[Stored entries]
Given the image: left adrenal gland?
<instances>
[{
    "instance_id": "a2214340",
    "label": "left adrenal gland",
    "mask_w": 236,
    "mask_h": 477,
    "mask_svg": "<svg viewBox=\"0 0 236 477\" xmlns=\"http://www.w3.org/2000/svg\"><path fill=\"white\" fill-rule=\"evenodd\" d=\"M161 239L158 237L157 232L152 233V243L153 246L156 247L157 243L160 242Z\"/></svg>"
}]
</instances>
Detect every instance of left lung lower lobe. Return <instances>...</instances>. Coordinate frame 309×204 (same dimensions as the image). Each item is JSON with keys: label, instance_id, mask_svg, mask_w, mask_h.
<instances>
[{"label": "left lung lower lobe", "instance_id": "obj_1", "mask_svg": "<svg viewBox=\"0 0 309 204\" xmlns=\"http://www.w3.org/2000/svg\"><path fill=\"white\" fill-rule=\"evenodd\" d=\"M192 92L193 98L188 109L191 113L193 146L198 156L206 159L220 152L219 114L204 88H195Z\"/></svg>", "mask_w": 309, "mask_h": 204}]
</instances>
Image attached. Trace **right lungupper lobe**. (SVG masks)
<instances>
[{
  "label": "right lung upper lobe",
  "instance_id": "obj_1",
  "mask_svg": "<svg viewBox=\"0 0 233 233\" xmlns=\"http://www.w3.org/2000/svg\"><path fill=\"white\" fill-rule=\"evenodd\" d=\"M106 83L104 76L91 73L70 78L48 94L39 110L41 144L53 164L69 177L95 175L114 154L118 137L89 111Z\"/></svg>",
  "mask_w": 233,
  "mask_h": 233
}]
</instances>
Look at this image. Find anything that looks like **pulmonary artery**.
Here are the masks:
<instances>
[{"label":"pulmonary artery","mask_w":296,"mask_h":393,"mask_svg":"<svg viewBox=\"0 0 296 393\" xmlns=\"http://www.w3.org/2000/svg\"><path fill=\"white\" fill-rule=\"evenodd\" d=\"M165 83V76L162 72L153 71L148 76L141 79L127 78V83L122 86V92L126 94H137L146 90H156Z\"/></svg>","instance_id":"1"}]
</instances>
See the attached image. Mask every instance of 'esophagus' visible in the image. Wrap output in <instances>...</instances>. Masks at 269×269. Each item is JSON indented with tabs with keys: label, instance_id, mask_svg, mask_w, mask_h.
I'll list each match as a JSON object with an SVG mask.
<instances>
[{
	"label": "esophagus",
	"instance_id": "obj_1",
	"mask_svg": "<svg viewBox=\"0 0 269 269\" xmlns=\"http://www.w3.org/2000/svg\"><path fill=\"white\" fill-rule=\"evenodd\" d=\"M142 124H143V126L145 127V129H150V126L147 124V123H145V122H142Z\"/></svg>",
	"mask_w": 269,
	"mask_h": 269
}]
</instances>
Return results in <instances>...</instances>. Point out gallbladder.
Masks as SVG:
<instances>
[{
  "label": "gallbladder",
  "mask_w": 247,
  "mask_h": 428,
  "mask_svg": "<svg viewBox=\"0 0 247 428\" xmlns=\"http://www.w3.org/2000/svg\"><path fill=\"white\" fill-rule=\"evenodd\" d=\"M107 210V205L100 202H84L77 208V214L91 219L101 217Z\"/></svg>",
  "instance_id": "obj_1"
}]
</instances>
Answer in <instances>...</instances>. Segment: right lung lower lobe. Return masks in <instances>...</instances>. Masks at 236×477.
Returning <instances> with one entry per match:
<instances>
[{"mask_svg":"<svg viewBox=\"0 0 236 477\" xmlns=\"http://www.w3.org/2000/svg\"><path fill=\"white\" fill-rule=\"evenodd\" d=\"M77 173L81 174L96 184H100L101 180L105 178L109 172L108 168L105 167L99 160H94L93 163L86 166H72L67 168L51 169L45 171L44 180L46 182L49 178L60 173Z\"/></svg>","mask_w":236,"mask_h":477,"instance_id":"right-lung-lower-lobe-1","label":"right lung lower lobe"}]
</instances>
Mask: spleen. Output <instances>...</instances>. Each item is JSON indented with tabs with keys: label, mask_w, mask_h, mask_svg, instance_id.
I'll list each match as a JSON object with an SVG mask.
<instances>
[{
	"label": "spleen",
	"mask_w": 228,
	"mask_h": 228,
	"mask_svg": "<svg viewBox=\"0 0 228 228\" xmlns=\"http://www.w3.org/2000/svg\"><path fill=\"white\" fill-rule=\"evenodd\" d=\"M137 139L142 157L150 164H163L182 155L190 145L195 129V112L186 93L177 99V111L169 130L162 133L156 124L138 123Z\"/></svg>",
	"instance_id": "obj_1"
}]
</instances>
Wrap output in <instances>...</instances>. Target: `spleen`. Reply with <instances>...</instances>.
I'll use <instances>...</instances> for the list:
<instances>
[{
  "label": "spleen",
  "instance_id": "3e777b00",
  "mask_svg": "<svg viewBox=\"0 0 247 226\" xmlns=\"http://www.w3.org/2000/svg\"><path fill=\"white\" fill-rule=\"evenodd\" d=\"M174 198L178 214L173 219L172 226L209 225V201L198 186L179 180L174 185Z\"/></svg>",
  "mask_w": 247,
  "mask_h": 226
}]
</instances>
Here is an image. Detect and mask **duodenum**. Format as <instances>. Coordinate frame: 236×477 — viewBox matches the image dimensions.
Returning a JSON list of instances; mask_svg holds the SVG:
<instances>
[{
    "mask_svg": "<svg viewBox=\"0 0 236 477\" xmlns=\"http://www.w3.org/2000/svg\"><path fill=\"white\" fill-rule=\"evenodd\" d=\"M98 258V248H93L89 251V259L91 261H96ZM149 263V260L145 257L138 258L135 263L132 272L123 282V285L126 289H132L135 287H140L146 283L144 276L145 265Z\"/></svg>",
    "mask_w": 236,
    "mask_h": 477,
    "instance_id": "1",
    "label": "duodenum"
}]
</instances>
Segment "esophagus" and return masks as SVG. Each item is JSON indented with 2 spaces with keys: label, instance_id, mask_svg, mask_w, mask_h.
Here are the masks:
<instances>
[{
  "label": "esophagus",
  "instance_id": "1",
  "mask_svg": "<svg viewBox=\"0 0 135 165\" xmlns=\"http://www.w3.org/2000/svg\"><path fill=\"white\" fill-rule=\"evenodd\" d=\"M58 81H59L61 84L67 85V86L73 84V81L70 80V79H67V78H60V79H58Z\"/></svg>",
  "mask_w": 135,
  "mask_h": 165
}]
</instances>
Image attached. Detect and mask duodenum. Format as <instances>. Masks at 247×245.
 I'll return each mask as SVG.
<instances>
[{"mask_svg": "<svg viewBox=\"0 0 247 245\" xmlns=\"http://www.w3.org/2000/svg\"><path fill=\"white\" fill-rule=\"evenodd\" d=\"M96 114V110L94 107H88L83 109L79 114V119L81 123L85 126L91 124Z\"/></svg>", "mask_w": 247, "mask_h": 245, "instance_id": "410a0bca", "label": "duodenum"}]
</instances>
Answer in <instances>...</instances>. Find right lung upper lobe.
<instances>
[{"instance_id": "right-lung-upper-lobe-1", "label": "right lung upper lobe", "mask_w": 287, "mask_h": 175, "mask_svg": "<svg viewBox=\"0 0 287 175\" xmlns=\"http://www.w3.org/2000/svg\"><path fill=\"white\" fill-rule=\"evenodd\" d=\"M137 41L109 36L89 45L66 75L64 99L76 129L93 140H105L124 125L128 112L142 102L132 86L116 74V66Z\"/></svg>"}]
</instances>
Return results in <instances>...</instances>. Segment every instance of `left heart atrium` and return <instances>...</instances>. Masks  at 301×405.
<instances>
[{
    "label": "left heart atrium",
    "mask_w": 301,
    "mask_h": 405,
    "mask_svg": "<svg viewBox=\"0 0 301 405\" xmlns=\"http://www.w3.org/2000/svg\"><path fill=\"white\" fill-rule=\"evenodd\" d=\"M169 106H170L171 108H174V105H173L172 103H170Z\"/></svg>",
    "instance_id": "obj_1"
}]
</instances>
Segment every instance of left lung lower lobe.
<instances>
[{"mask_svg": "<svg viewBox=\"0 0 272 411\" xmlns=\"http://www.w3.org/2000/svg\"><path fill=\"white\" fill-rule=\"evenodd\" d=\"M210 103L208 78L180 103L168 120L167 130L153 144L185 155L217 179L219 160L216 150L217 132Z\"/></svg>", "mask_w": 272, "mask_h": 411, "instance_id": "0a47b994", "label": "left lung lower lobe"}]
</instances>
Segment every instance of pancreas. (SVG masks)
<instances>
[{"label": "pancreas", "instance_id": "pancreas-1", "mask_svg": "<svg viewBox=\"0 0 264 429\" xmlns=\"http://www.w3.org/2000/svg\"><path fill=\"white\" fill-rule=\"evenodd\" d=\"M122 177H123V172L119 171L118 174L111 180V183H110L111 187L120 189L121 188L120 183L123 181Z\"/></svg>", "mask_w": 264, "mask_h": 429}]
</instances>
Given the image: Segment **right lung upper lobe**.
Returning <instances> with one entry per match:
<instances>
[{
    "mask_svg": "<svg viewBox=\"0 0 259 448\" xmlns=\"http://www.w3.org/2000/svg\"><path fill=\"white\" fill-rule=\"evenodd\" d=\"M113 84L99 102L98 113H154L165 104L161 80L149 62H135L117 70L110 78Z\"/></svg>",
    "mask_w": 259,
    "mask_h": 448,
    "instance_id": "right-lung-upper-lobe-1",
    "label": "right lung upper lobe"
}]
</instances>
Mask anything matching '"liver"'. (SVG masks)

TASK BRIEF
List every line of the data above that contains the word "attached".

EXERCISE RESPONSE
Image attached. Trace **right lungupper lobe**. (SVG masks)
See the attached image. Mask every instance of 'esophagus' visible in the image. Wrap output in <instances>...</instances>. Masks at 269×269. Each item is JSON indented with tabs with keys: label, instance_id, mask_svg, mask_w, mask_h.
Image attached. Detect and mask duodenum. Format as <instances>. Masks at 247×245.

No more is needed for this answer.